Exercise brief
Please return all of the records verbatim, with the pictures omitted.

Exercise input
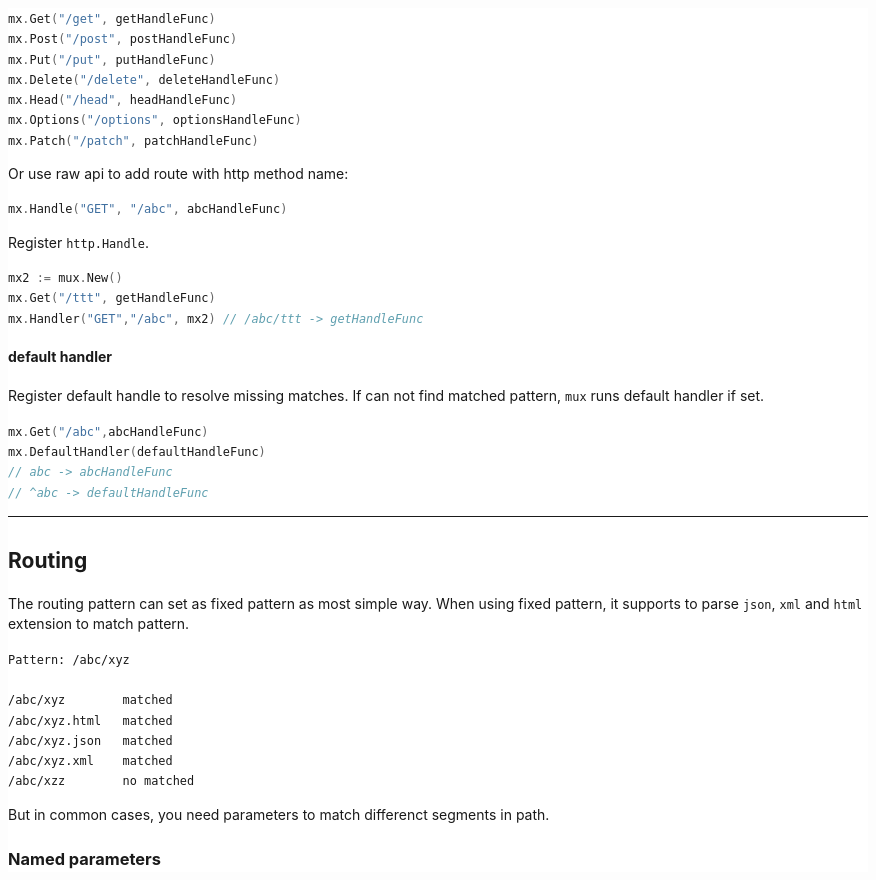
 ```go
mx.Get("/get", getHandleFunc)
mx.Post("/post", postHandleFunc)
mx.Put("/put", putHandleFunc)
mx.Delete("/delete", deleteHandleFunc)
mx.Head("/head", headHandleFunc)
mx.Options("/options", optionsHandleFunc)
mx.Patch("/patch", patchHandleFunc)
```

Or use raw api to add route with http method name:

```go
mx.Handle("GET", "/abc", abcHandleFunc)
```

Register `http.Handle`.

```go
mx2 := mux.New()
mx.Get("/ttt", getHandleFunc)
mx.Handler("GET","/abc", mx2) // /abc/ttt -> getHandleFunc
```

#### default handler

Register default handle to resolve missing matches. If can not find matched pattern, `mux` runs default handler if set.

```go
mx.Get("/abc",abcHandleFunc)
mx.DefaultHandler(defaultHandleFunc)
// abc -> abcHandleFunc
// ^abc -> defaultHandleFunc
```

-----

## Routing

The routing pattern can set as fixed pattern as most simple way. When using fixed pattern, it supports to parse `json`, `xml` and `html` extension to match pattern.

```
Pattern: /abc/xyz

/abc/xyz        matched
/abc/xyz.html   matched 
/abc/xyz.json   matched 
/abc/xyz.xml    matched 
/abc/xzz        no matched
```

But in common cases, you need parameters to match differenct segments in path.

### Named parameters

Answer section
 ```go
mx.Get("/get", getHandleFunc)
mx.Post("/post", postHandleFunc)
mx.Put("/put", putHandleFunc)
mx.Delete("/delete", deleteHandleFunc)
mx.Head("/head", headHandleFunc)
mx.Options("/options", optionsHandleFunc)
mx.Patch("/patch", patchHandleFunc)
```

Or use raw api to add route with http method name:

```go
mx.Handle("GET", "/abc", abcHandleFunc)
```

Register `http.Handle`.

```go
mx2 := mux.New()
mx.Get("/ttt", getHandleFunc)
mx.Handler("GET","/abc", mx2) // /abc/ttt -> getHandleFunc
```

#### default handler

Register default handle to resolve missing matches. If can not find matched pattern, `mux` runs default handler if set.

```go
mx.Get("/abc",abcHandleFunc)
mx.DefaultHandler(defaultHandleFunc)
// abc -> abcHandleFunc
// ^abc -> defaultHandleFunc
```

-----

## Routing

The routing pattern can set as fixed pattern as most simple way. When using fixed pattern, it supports to parse `json`, `xml` and `html` extension to match pattern.

```
Pattern: /abc/xyz

/abc/xyz        matched
/abc/xyz.html   matched 
/abc/xyz.json   matched 
/abc/xyz.xml    matched 
/abc/xzz        no matched
```

But in common cases, you need parameters to match differenct segments in path.

### Named parameters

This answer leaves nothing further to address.